_THE TASK_
Would you copy the line that includes "Clone repository backend" and every line that follows it, down to the last line of the listing below, exactly as they stand?

_DATA FOR THE TASK_
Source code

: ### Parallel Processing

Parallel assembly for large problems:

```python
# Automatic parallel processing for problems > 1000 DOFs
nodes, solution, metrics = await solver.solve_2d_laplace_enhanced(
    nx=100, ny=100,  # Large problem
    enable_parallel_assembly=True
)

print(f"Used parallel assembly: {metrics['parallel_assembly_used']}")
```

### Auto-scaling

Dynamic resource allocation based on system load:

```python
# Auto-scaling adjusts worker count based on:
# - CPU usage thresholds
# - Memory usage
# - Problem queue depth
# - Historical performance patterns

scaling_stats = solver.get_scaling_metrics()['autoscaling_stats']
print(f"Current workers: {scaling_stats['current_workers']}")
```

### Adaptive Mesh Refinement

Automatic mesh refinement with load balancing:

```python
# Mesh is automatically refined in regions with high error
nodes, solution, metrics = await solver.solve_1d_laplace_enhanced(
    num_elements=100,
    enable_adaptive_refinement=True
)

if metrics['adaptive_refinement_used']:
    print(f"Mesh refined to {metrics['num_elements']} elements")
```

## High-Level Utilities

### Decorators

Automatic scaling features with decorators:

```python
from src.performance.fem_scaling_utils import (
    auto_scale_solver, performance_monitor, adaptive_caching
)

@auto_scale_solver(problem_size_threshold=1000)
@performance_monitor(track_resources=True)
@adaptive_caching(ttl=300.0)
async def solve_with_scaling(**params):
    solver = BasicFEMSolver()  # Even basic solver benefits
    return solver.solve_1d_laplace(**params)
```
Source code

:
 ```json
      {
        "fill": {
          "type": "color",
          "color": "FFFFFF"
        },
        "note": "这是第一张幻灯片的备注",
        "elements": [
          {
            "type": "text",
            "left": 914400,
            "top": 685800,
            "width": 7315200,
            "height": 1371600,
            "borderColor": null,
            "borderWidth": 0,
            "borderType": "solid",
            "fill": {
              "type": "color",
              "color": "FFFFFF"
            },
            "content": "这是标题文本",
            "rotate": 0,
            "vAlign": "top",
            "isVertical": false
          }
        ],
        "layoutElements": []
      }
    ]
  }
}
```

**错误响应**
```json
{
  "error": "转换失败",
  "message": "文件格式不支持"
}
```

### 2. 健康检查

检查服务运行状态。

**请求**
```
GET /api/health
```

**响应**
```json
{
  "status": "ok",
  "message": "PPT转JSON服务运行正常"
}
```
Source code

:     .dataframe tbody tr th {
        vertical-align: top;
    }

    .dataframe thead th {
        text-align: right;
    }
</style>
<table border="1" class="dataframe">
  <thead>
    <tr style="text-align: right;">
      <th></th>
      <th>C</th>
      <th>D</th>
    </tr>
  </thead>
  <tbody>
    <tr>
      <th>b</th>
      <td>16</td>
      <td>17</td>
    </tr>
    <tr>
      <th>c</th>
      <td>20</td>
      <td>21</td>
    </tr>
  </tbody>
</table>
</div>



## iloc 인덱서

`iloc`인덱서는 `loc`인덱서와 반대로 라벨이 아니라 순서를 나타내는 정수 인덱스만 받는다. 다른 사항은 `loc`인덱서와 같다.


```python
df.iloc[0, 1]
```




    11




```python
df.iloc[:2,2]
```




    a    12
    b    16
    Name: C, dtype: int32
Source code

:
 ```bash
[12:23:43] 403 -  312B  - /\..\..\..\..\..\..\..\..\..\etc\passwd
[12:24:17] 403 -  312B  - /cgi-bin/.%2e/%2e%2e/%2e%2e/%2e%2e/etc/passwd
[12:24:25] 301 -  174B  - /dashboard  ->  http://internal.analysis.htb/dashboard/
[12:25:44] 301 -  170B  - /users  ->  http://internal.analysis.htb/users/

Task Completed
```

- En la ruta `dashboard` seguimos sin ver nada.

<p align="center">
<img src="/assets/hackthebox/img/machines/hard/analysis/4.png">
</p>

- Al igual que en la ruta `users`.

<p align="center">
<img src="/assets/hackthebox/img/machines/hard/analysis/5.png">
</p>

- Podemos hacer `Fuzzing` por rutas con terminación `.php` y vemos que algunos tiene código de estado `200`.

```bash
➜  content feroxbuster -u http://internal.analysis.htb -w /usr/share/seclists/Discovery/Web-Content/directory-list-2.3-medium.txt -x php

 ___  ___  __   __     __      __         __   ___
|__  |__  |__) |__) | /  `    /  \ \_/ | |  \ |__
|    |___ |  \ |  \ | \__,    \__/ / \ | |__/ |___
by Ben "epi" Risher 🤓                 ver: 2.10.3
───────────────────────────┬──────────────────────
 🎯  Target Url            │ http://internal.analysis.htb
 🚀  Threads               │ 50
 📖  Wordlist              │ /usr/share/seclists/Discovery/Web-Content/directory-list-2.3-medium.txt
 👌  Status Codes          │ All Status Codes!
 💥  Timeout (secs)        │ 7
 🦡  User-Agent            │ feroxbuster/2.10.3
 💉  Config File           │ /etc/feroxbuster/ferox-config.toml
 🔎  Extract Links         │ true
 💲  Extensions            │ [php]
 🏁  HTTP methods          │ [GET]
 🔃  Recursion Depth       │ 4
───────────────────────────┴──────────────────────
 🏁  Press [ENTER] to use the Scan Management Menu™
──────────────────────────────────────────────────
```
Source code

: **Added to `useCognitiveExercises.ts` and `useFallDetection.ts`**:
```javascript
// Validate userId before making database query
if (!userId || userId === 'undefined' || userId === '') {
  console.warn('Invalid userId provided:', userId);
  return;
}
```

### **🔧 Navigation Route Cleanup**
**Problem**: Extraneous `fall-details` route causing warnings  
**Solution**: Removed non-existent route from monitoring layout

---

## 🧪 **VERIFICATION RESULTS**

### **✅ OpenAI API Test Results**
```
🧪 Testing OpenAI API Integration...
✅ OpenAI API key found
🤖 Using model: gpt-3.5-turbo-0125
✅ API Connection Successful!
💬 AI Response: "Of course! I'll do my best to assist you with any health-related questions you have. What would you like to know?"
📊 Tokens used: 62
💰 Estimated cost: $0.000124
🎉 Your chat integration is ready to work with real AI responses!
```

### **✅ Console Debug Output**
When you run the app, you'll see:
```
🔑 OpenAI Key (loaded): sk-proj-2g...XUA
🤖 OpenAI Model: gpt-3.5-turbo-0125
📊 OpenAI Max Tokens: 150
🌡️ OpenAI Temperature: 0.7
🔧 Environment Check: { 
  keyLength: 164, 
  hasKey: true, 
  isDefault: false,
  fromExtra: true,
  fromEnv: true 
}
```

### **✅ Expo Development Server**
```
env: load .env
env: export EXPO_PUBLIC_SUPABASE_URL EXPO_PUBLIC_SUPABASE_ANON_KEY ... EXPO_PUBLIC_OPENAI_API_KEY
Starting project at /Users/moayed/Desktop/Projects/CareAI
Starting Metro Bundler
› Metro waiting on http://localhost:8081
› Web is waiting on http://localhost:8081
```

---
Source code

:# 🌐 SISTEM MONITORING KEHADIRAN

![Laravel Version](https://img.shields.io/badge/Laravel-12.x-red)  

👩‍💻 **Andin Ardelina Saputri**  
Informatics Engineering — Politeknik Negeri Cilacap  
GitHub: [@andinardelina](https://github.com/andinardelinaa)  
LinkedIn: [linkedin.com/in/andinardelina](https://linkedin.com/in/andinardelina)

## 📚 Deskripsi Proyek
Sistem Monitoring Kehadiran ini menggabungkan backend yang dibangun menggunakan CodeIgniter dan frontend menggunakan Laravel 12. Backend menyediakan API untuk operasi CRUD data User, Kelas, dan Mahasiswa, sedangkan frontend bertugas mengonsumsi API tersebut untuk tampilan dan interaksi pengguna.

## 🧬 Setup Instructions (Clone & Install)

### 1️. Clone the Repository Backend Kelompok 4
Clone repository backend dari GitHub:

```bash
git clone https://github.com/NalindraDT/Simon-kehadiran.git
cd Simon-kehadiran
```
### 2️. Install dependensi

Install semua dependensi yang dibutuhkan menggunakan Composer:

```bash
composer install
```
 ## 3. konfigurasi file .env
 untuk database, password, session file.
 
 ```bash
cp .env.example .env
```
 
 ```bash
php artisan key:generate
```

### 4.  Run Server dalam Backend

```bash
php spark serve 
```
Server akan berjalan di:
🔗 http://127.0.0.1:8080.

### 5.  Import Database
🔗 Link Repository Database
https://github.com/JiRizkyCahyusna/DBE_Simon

_SOLUTION BELOW_
Clone repository backend dari GitHub:

```bash
git clone https://github.com/NalindraDT/Simon-kehadiran.git
cd Simon-kehadiran
```
### 2️. Install dependensi

Install semua dependensi yang dibutuhkan menggunakan Composer:

```bash
composer install
```
 ## 3. konfigurasi file .env
 untuk database, password, session file.
 
 ```bash
cp .env.example .env
```
 
 ```bash
php artisan key:generate
```

### 4.  Run Server dalam Backend

```bash
php spark serve 
```
Server akan berjalan di:
🔗 http://127.0.0.1:8080.

### 5.  Import Database
🔗 Link Repository Database
https://github.com/JiRizkyCahyusna/DBE_Simon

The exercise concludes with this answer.